No es claro aún si el camino con los celulares en los colegios debe ser prohibirlos o restringirlos.

Por: EDITORIAL
02 de agosto 2018 , 12:00 a.m.

El mundo entero está en mora de dar esta discusión: qué tan bueno puede ser hoy, en la era del matoneo y las trampas por las redes sociales, que los estudiantes de los colegios tengan teléfonos celulares en los salones de clase. Por lo pronto, el Parlamento francés, como honrando una de las sonoras promesas del presidente Emmanuel Macron, ha votado a favor de la decisión de prohibir de modo definitivo el uso de estos aparatos –móviles, tabletas, relojes con acceso a internet– dentro de las primarias y las secundarias de la nación.

Ya en el 2010 se había prohibido en Francia el uso de teléfonos inteligentes durante las actividades de enseñanza, pero la nueva ley, que contempla excepciones “para el uso pedagógico” y alumnos con discapacidades, ha profundizado la idea de que las tecnologías modernas y las redes tendrían que estar en manos de los mayores de edad. No solo porque se han vuelto un verdadero problema a la hora de transmitir el conocimiento y enseñar los métodos para acercarse a la realidad. También porque exponen a los niños a la incertidumbre de las redes.

Se ha profundizado la idea de que las tecnologías modernas y las redes tendrían que estar en manos de los mayores de edad.

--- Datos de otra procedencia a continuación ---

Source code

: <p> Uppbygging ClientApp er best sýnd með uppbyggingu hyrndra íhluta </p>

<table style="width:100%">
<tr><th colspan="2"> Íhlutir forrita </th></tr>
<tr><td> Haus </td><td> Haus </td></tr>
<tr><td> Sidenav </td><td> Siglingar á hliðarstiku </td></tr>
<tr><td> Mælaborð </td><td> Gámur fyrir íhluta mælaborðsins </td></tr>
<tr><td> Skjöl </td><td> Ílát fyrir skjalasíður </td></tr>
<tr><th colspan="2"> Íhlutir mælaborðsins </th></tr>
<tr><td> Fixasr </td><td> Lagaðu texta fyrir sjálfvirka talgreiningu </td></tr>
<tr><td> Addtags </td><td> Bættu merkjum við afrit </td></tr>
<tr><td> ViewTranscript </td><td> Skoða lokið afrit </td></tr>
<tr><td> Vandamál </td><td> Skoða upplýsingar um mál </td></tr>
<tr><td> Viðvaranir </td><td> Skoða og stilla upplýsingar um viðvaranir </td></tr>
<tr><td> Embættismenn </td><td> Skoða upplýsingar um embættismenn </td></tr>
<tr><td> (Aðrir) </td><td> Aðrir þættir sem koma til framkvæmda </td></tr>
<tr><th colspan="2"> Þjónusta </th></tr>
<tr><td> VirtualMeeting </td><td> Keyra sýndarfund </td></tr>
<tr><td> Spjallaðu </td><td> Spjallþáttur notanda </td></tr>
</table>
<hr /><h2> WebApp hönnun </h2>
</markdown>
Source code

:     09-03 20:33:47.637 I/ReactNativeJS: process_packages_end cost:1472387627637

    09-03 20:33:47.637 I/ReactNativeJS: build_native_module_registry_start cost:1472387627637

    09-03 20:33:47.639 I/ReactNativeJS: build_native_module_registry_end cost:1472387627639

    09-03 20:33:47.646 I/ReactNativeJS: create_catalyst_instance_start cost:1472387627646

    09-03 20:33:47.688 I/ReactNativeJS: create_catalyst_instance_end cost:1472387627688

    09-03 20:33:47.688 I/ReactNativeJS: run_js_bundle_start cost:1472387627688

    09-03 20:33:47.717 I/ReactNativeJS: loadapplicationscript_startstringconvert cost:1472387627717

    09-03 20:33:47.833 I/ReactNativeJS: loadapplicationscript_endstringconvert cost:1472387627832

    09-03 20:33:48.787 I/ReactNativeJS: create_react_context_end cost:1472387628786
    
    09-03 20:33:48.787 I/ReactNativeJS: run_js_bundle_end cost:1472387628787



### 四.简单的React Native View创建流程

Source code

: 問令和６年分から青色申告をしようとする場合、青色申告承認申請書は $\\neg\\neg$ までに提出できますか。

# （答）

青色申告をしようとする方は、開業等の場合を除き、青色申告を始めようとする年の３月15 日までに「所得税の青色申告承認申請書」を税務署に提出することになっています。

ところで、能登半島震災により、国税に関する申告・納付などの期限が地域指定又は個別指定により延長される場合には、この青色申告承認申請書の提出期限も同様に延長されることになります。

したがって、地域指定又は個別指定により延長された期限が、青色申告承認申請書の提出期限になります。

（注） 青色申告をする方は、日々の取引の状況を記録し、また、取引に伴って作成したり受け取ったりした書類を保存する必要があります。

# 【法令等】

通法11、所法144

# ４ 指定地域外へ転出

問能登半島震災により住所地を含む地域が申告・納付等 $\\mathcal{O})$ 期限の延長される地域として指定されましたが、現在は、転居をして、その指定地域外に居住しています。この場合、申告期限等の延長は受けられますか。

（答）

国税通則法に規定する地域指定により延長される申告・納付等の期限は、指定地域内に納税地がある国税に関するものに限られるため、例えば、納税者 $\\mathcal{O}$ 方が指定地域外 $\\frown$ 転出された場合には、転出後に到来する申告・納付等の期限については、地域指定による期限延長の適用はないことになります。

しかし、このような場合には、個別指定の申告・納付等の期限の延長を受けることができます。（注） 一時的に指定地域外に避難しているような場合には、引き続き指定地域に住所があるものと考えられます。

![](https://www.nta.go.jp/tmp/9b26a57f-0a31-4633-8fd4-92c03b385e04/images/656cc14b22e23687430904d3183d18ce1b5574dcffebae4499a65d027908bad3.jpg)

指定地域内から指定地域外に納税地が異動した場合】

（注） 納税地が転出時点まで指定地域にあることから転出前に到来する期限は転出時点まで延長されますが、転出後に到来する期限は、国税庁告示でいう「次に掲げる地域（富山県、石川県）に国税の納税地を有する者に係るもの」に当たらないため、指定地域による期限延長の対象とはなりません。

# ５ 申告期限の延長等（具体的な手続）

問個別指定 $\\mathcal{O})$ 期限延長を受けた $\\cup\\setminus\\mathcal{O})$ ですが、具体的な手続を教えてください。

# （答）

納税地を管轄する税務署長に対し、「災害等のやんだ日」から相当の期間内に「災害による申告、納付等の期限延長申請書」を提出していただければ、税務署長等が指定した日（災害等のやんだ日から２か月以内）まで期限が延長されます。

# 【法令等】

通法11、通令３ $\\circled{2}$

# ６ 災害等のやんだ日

El ministro de Educación francés, Jean-Michel Blanquer, ha comparado dicha ley con una puerta al siglo XXI, pues no solo le pide a su sociedad, sino a tantas sociedades del mundo, que lleve a los hechos la aplazada reflexión sobre la educación en los tiempos de internet: ¿se está educando para un día a día en el que blogs y perfiles y redes han dejado de ser juegos de roles para convertirse en nuevos escenarios de la vida en sociedad?, ¿no debería en esta época enseñarse a leer los medios, desde el primer grado hasta el último, tal como se enseña a leer las artes y las lenguas?

No es claro aún si el camino con los teléfonos celulares debe ser prohibirlos o restringirlos desde los propios hogares de los menores o enseñarlos a usar en las mismas aulas como una herramienta para el conocimiento. Sin duda, la experiencia francesa aclarará el camino.